Advocates for recipients of Ontario's Disability Support Program demanded an apology from Premier Doug Ford for comments made earlier this month, and called for an increase to monthly payments under the program.
On Aug. 6, Ford was asked why a $100 pandemic relief top up for ODSP recipients was coming to an end. Ford said his goal was to support all Ontarians, but then claimed that people on the disability program were making more money than they were pre-pandemic.
"Here's a certain group that are collecting ODSP that have part-time jobs, and if they keep the CERB going and their part-time job, they're actually up a few hundred dollars – not down. But I understand people are struggling. I get it," Ford said.

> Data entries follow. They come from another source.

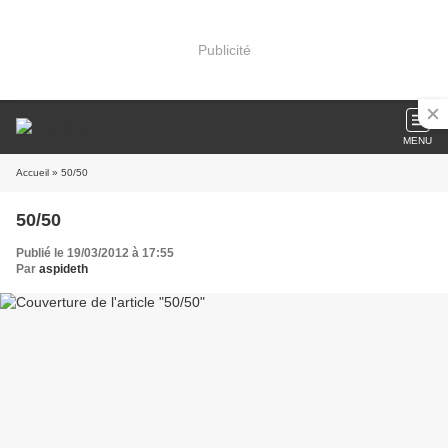
Publicité
MENU
Accueil
» 50/50
50/50
Publié le 19/03/2012 à 17:55
Par
aspideth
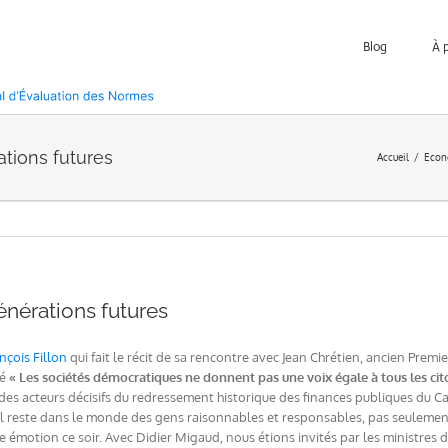
Blog
À 
ations futures
Accueil
Econ
générations futures
nçois Fillon
qui fait le récit de sa rencontre avec Jean Chrétien, ancien Premi
ré
« Les sociétés démocratiques ne donnent pas une voix égale à tous les cit
 des acteurs décisifs du redressement historique des finances publiques du 
qu’il reste dans le monde des gens raisonnables et responsables, pas seuleme
ne émotion ce soir. Avec Didier Migaud, nous étions invités par les ministres 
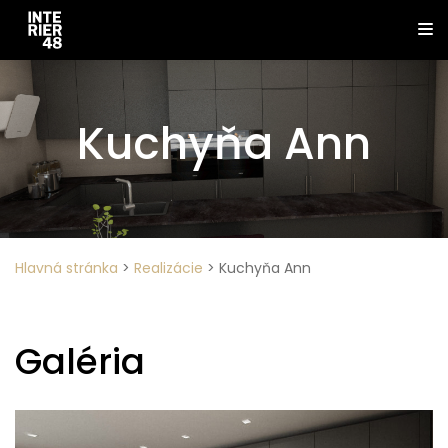
Kuchyňa Ann
Hlavná stránka
>
Realizácie
>
Kuchyňa Ann
Galéria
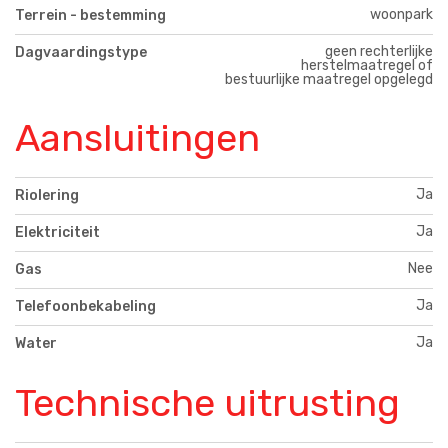
woonpark
Terrein - bestemming
geen rechterlijke
Dagvaardingstype
herstelmaatregel of
bestuurlijke maatregel opgelegd
Aansluitingen
Ja
Riolering
Ja
Elektriciteit
Nee
Gas
Ja
Telefoonbekabeling
Ja
Water
Technische uitrusting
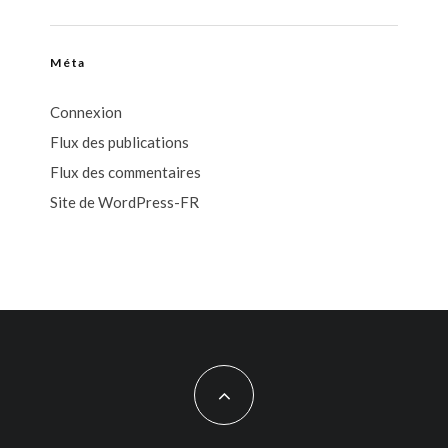
Méta
Connexion
Flux des publications
Flux des commentaires
Site de WordPress-FR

The premier said the "best way" to help people on ODSP and Ontario Works is to "help them get a job."
On Twitter, NDP MPP Joel Harden said he was "sickened" by Ford's comments, and demanded he apologize.
Two ODSP recipients told Newstalk 580 CFRA last Sunday that they wanted to hear an apology from Ford.

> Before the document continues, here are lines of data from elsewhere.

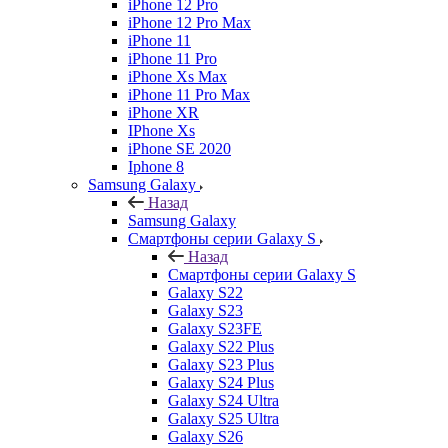
iPhone 12 Pro
iPhone 12 Pro Max
iPhone 11
iPhone 11 Pro
iPhone Xs Max
iPhone 11 Pro Max
iPhone XR
IPhone Xs
iPhone SE 2020
Iphone 8
Samsung Galaxy
Назад
Samsung Galaxy
Смартфоны серии Galaxy S
Назад
Смартфоны серии Galaxy S
Galaxy S22
Galaxy S23
Galaxy S23FE
Galaxy S22 Plus
Galaxy S23 Plus
Galaxy S24 Plus
Galaxy S24 Ultra
Galaxy S25 Ultra
Galaxy S26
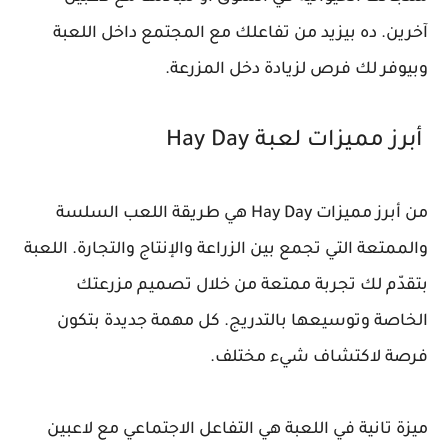
آخرين. ده بيزيد من تفاعلك مع المجتمع داخل اللعبة
وبيوفر لك فرص لزيادة دخل المزرعة.
أبرز مميزات لعبة Hay Day
من أبرز مميزات Hay Day هي طريقة اللعب السلسة
والممتعة التي تجمع بين الزراعة والإنتاج والتجارة. اللعبة
بتقدّم لك تجربة ممتعة من خلال تصميم مزرعتك
الخاصة وتوسيعها بالتدريج. كل مهمة جديدة بتكون
فرصة لاكتشاف شيء مختلف.
ميزة تانية في اللعبة هي التفاعل الاجتماعي مع لاعبين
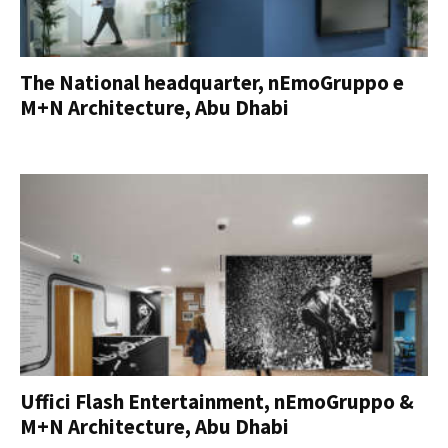
The National headquarter, nEmoGruppo e
M+N Architecture, Abu Dhabi
Uffici Flash Entertainment, nEmoGruppo &
M+N Architecture, Abu Dhabi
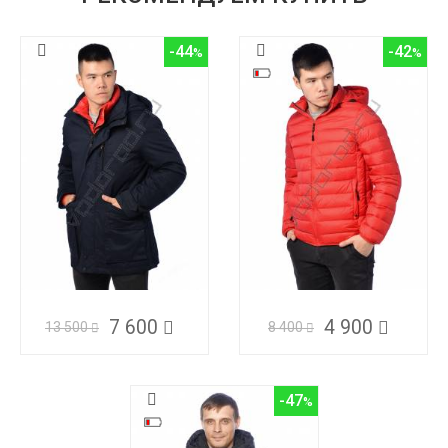
-44
-42
7 600
4 900
13 500
8 400
-47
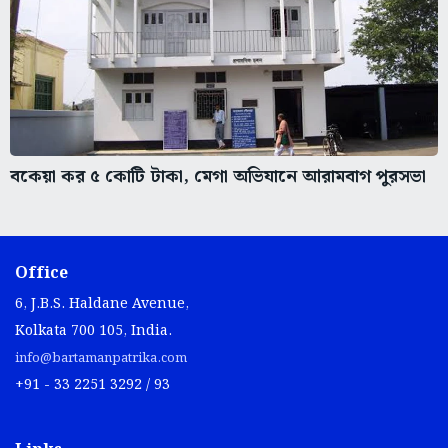
বকেয়া কর ৫ কোটি টাকা, মেগা অভিযানে আরামবাগ পুরসভা
Office
6, J.B.S. Haldane Avenue,
Kolkata 700 105, India.
info@bartamanpatrika.com
+91 - 33 2251 3292 / 93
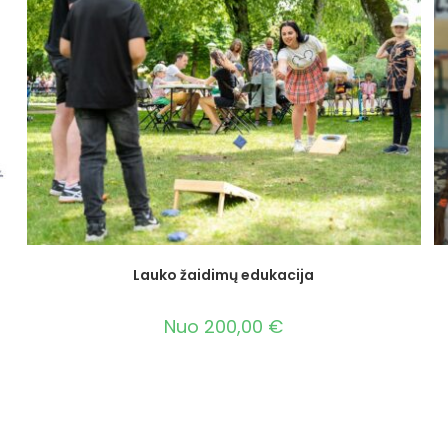
Lauko žaidimų edukacija
Nuo
200,00
€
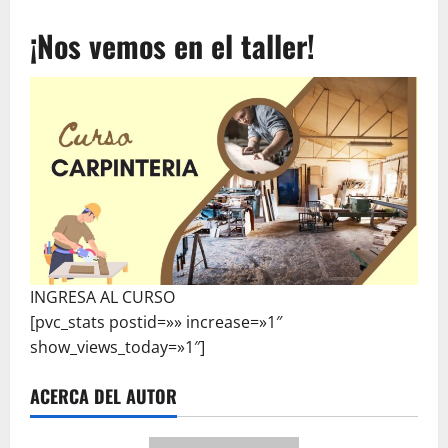
¡Nos vemos en el taller!
INGRESA AL CURSO
[pvc_stats postid=»» increase=»1″
show_views_today=»1″]
ACERCA DEL AUTOR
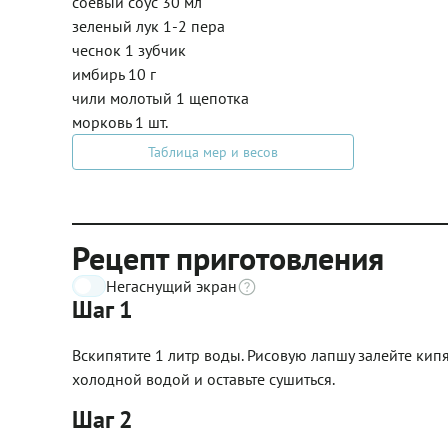
соевый соус 30 мл
зеленый лук 1-2 пера
чеснок 1 зубчик
имбирь 10 г
чили молотый 1 щепотка
морковь 1 шт.
Таблица мер и весов
Рецепт приготовления
Негаснущий экран
Шаг 1
Вскипятите 1 литр воды. Рисовую лапшу залейте кипя
холодной водой и оставьте сушиться.
Шаг 2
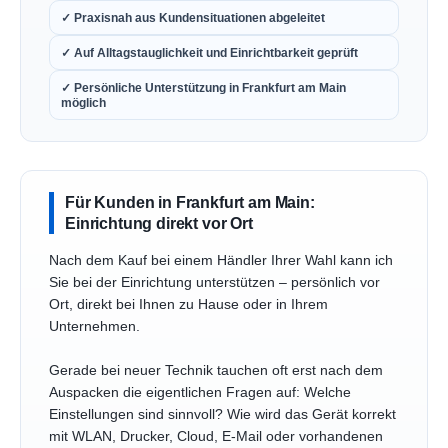
✓ Praxisnah aus Kundensituationen abgeleitet
✓ Auf Alltagstauglichkeit und Einrichtbarkeit geprüft
✓ Persönliche Unterstützung in Frankfurt am Main
möglich
Für Kunden in Frankfurt am Main:
Einrichtung direkt vor Ort
Nach dem Kauf bei einem Händler Ihrer Wahl kann ich
Sie bei der Einrichtung unterstützen – persönlich vor
Ort, direkt bei Ihnen zu Hause oder in Ihrem
Unternehmen.
Gerade bei neuer Technik tauchen oft erst nach dem
Auspacken die eigentlichen Fragen auf: Welche
Einstellungen sind sinnvoll? Wie wird das Gerät korrekt
mit WLAN, Drucker, Cloud, E-Mail oder vorhandenen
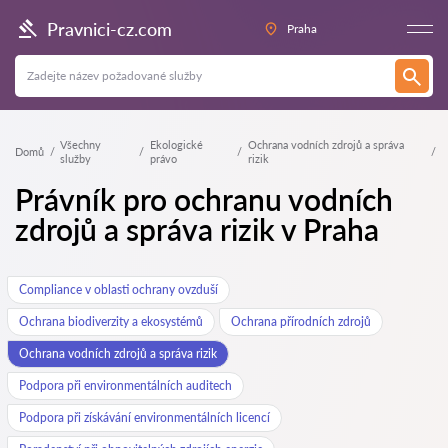
Pravnici-cz.com
Praha
Všechny
Ekologické
Ochrana vodních zdrojů a správa
Domů
služby
právo
rizik
Právník pro ochranu vodních
zdrojů a správa rizik v Praha
Compliance v oblasti ochrany ovzduší
Ochrana biodiverzity a ekosystémů
Ochrana přírodních zdrojů
Ochrana vodních zdrojů a správa rizik
Podpora při environmentálních auditech
Podpora při získávání environmentálních licencí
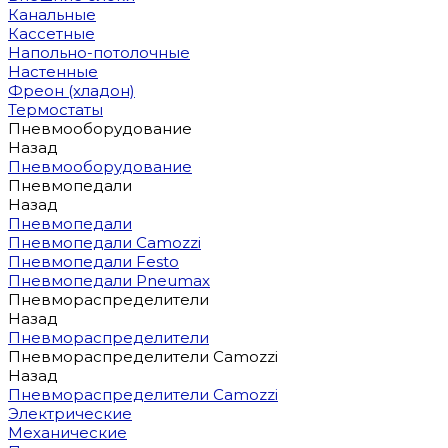
Канальные
Кассетные
Напольно-потолочные
Настенные
Фреон (хладон)
Термостаты
Пневмооборудование
Назад
Пневмооборудование
Пневмопедали
Назад
Пневмопедали
Пневмопедали Camozzi
Пневмопедали Festo
Пневмопедали Pneumax
Пневмораспределители
Назад
Пневмораспределители
Пневмораспределители Camozzi
Назад
Пневмораспределители Camozzi
Электрические
Механические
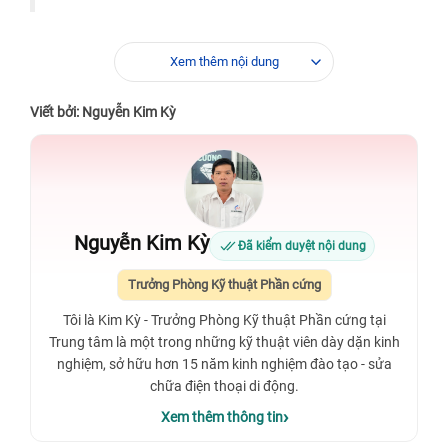
Xem thêm nội dung
Viết bởi: Nguyễn Kim Kỳ
Nguyễn Kim Kỳ
Đã kiểm duyệt nội dung
Trưởng Phòng Kỹ thuật Phần cứng
Tôi là Kim Kỳ - Trưởng Phòng Kỹ thuật Phần cứng tại
Trung tâm là một trong những kỹ thuật viên dày dặn kinh
nghiệm, sở hữu hơn 15 năm kinh nghiệm đào tạo - sửa
chữa điện thoại di động.
Xem thêm thông tin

With back to school fast approaching, the Eastern Ontario Health Unit's top doctor is urging people not to panic about the possibility of new cases of novel coronavirus this fall.
Medical Officer of Health Dr. Paul Roumeliotis told CTV News at Six on Sunday that Ottawa and eastern Ontario are prepared for a possible second wave of cases. He added it's important for everyone to do their part "collectively" to limit the spread of COVID-19.
"I don't want people to panic. I think that they should expect that we will be getting what we call sporadic cases here and there, that public health is very well poised to manage. Our main priority in that situation is to identify the case, confirm the case, confirm the contacts and isolate those contacts – that's the containment phase," said Dr. Roumeliotis.
"As long as we're able to do that, which I know we can, I believe that just because the odd case here, the odd case there – and sometimes you have more cases one day then the other – as long as the trends are in the right direction and stable I think we're going to be in a very good position."
On Wednesday, Ottawa Medical Officer of Health Dr. Vera Etches told Newstalk 580 CFRA that over half of the new cases in Ottawa in August were linked to households that already had confirmed cases.
"It is a hard infection to stop completely because people are infectious two days sometimes before they know they're sick. So imagine living in a household and someone gets sick, they may have already exposed other people in the household."
A small aluminum device could be the tool to help you avoid germs during the COVID-19 pandemic.
Ottawa machinist Troy Crosby has invented "The LINC," that can be used to turn on lights, press buttons and can open doors with a round-style knob thanks to a durable rubber insert.
The LINC fits in your hand to reduce contact on surfaces. For added protection, there's an anti-microbial coating to help eliminate picked up viruses.
"Any step we can do to eliminate the germ transfer is a step forward to getting us living normally," said Crosby.
For more information about the LINC, visit www.lincedc.com
Finally, the feel good story of the week.
Toronto Raptors President Masai Ujiri delivered a huge assist to CFRA technical producer Brian Fraser as he battles leukemia.
This week, Fraser shared a personal message he received from the Raptors president to lift his spirits.
"Hi Brian, what's going on? I heard you've been a warrior," said Ujiri in the message recorded in June.
"I just wanted to send you a message not just from me but from the whole Raptors family. We're wishing you the best of health. Stay strong. You are going to beat everything you are fighting."
Ujiri invited Fraser to a future Raptors game as his personal guest.